There’s this quote by Jerzy Gregorek, this Olympic weightlifter, that I can’t help but hear in a thick Polish accent:
hard choices easy life, easy choices hard life.
Quotes usually work because they say so much with so little and this one really goes above and beyond in simplicity.
Simply put, Gregorek is telling us that a life filled with pleasure seeking and procrastination (easy choices) will inevitably lead to a difficult life as one’s disregard for time catches up to them. Inversely, a life filled with making the right decisions, which are usually difficult, such as getting out of bed early or choosing between Netflix and studying, will be hard in the present but will also pay-off in the future. Your life will be easier.

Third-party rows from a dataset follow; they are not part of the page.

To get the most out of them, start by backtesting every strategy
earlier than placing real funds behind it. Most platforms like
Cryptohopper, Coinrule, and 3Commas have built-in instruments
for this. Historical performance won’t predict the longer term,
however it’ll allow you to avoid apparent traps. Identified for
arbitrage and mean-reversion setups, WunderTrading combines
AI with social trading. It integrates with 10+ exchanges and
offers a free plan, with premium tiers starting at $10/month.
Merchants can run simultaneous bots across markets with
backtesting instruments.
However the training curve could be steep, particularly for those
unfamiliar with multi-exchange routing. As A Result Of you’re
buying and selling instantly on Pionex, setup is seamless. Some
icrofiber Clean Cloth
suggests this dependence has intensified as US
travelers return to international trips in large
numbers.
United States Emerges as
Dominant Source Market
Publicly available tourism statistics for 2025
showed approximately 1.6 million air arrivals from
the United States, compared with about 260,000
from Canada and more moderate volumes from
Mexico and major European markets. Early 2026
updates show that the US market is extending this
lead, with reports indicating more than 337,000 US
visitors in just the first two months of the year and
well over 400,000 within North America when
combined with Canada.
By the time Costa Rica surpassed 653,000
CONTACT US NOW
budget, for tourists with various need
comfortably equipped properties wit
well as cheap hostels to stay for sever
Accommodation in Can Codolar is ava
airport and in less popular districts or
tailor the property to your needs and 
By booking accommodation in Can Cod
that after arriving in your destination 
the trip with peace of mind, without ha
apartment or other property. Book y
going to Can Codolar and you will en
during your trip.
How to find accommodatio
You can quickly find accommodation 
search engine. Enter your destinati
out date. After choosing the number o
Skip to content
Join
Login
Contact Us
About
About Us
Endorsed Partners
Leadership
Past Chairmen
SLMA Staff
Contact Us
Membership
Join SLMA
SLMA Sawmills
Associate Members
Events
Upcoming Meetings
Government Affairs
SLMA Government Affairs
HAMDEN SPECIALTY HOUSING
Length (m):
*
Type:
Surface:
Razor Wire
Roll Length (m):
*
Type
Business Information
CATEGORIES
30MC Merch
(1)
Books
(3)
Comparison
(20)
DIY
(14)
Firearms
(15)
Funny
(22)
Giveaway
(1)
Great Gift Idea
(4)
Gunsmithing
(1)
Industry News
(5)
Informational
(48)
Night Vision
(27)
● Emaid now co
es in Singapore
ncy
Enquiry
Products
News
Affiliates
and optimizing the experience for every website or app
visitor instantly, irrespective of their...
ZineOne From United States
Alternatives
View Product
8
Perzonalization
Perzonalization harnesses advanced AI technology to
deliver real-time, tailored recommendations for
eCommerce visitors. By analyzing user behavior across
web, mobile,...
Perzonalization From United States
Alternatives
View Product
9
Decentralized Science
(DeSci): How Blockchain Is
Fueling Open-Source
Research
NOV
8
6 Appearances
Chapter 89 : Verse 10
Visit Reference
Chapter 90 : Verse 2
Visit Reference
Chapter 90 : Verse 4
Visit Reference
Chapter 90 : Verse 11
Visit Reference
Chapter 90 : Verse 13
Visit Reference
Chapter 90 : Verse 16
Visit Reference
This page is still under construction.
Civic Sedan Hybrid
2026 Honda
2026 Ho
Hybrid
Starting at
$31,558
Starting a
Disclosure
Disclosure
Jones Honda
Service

As F. Scott Fitzgerald once wrote in his charming grammar: Nothing any good isn’t hard. It always seems like the things in life that are the most worth it are also the most time-consuming and gruelling to attain. Is this really true or are we blindingly committing to some sort of Calvinist work ethic? maybe just because something is hard to do doesn’t mean its worth it. Eating 30 pancakes is difficult but likely worthless. Of course you can take the hard nihilist stance and argue that even seemingly worthwhile acts such as love or some form of legacy building is worthless in the grand scheme of things.
I actually find that Gregorek’s words hit on something a little different and a tad more metaphysical: this idea of homeostasis between pleasure and suffering. It’s an idea that is famously touched on by Nietzsche.
What if pleasure and displeasure were so tied together that whoever wanted to have as much as possible of one must also have as much as possible of the other — that whoever wanted to learn to “jubilate up to the heavens” would also have to be prepared for “depression unto death”?